Chapter 3: Canadian Soil (continued from My Canadian Eyesight)
I am not going to share pictures of this, but over my four years abroad, I had discovered a Bohemian that was living inside me … and I had the attire, the long hair (yes) and the beard to prove it. Honestly, in the moment, it felt right … but looking back, I have to ask what was I thinking? Truthfully, it was about an open and honest rebellion, against a world that I thought wanted to define me; it was my opportunity to say I didn’t care and I was going to be me. It was about my finding my voice.
Finding the voice I can accept; indeed, I can celebrate this part of my past. But voice aside, the décor needed updating. Finding meaningful employment and a Canadian extension of my career wasn’t easy – and it wasn’t easier looking like I had walked off the beatnik circuit. So after a few unsuccessful job interviews, the ponytail eventually became a souvenir, and one I still possess … and reminder of a part of me that I still hold dear, but which isn’t labeled on my exterior.
There were plenty of adjustments to be made all around, not the least of which was living with my in-laws and, to be fair, it was no small adjustment for them either. But having lived four years of hyper-independence, four years of living 10,000 km from any family, to a life of living under someone else’s roof and within 10 metres of family, it was an adjustment, to say the least.

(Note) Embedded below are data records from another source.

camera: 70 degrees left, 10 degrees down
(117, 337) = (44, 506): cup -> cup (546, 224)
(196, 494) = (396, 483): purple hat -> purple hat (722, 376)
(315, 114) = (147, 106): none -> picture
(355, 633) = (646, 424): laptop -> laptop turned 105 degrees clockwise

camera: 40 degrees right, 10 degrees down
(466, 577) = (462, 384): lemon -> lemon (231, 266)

The goal in returning was to see if there was a fit in this country for us and, assuming there was, establishing a career trajectory in some direction. With this accomplished, we’d take our overseas savings and compound them with what we could save in Canada to make a down-payment on a house and start a life, independent again. I’ll grant you, though, it took a while to come to all these decisions and to gain this awareness: we didn’t even have work yet. And it was a big adjustment to accept this.
But Ben also had adjustments to make ….
More than 12 months into our life, Ben still hadn’t soiled our house (again) and that continued into Canada. Indeed, Ben had so-well learned the lesson that peeing and pooping were functions of going for a walk and being on-leash that he saw the yard as an extension of his living room. It actually took effort to get him to pee in the backyard … which the in-laws were on the one hand thankful for because, not being dog or even pet people, they were worried that Ben was going to kill their manicured lawn. However, the drudgery of walking him every time he needed to pee wasn’t much fun either, so they relented to new training (Ben, not them – ok, them too) and eventually Ben got comfortable peeing in the “back-forty” of the yard and on bushes and trees and the flower beds. And the lawn survived.

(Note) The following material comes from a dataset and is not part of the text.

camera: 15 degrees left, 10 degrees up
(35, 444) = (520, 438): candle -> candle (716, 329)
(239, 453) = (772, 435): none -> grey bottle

Ben’s coat was another point of adjustment. Looking at him today and a week before he gets his spring haircut, you’d think he was born with collie or something in him. But at 18 months of age, Ben still hadn’t discovered his adult coat. Why, I am not sure. I conjectured, however, that it was in part due to the malnourishment of his formative few months and in part owing to the relatively mild winter of Warsaw – as biting and bone chilling were the moist Baltic winds the blew across the flat landscape of the country to deliver winter to Warsaw, it never got stupidly cold like it does in most parts of Canada at some point during the season. Nothing about Poland had prepared this dog for a Canadian or Calgarian winter. And in Ben’s first winter, his coat was really all guard hair – and the soft, warm under coat that he now possesses was still a few years away from developing.
With the first full-on cold snap, we knew Ben needed help and Andrea’s Mom stepped into the rescue. She examined dog jackets at a pet store and deemed she could make something for Ben. The first prototype was from grey sweatshirt material and after a few adjustments, we jointly designed and she cut and sewed another for him out of a dark blue fleece which was both beautiful on him … and a magnet for his shedding fur. However, it was enough to give him comfort through the worst of the Calgary winter and, in time, he’d largely outgrow the need for a coat – that is until we ended up in Yellowknife, but that story comes later.

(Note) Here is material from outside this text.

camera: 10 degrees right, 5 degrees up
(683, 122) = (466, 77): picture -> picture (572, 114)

But Ben did adjust and as his pack grew, so did his heart and capacity to love. In the evenings, he still would start the night on the bed with Andrea and I and cuddle before falling asleep at our feet. However, beyond the need for contact, there is in Ben a huge vigilant need as well. He needed to know where his whole pack was at all times and so, like some canine surveyor, he would triangulate the shortest distance between his two packs and find a spot in the middle where he could watch both and during the night, and he’d wander from our bed to the hallway and keep an eye on their closed bedroom door, making sure they were alright and hadn’t left. And in further testament to his ability to adjust, Ben would whine, as he had on the first night we had him, at our door if it was closed and he was on either side of it and not able to get in or out; but he respected that when the in-law’s door was closed, he couldn’t go in. And when we were out, visiting friends at night, he’d wait at the front door for us to return; but when we were away on vacation, for example, he continued to sleep outside the in-laws door without whine or bark … something he never accepted from us.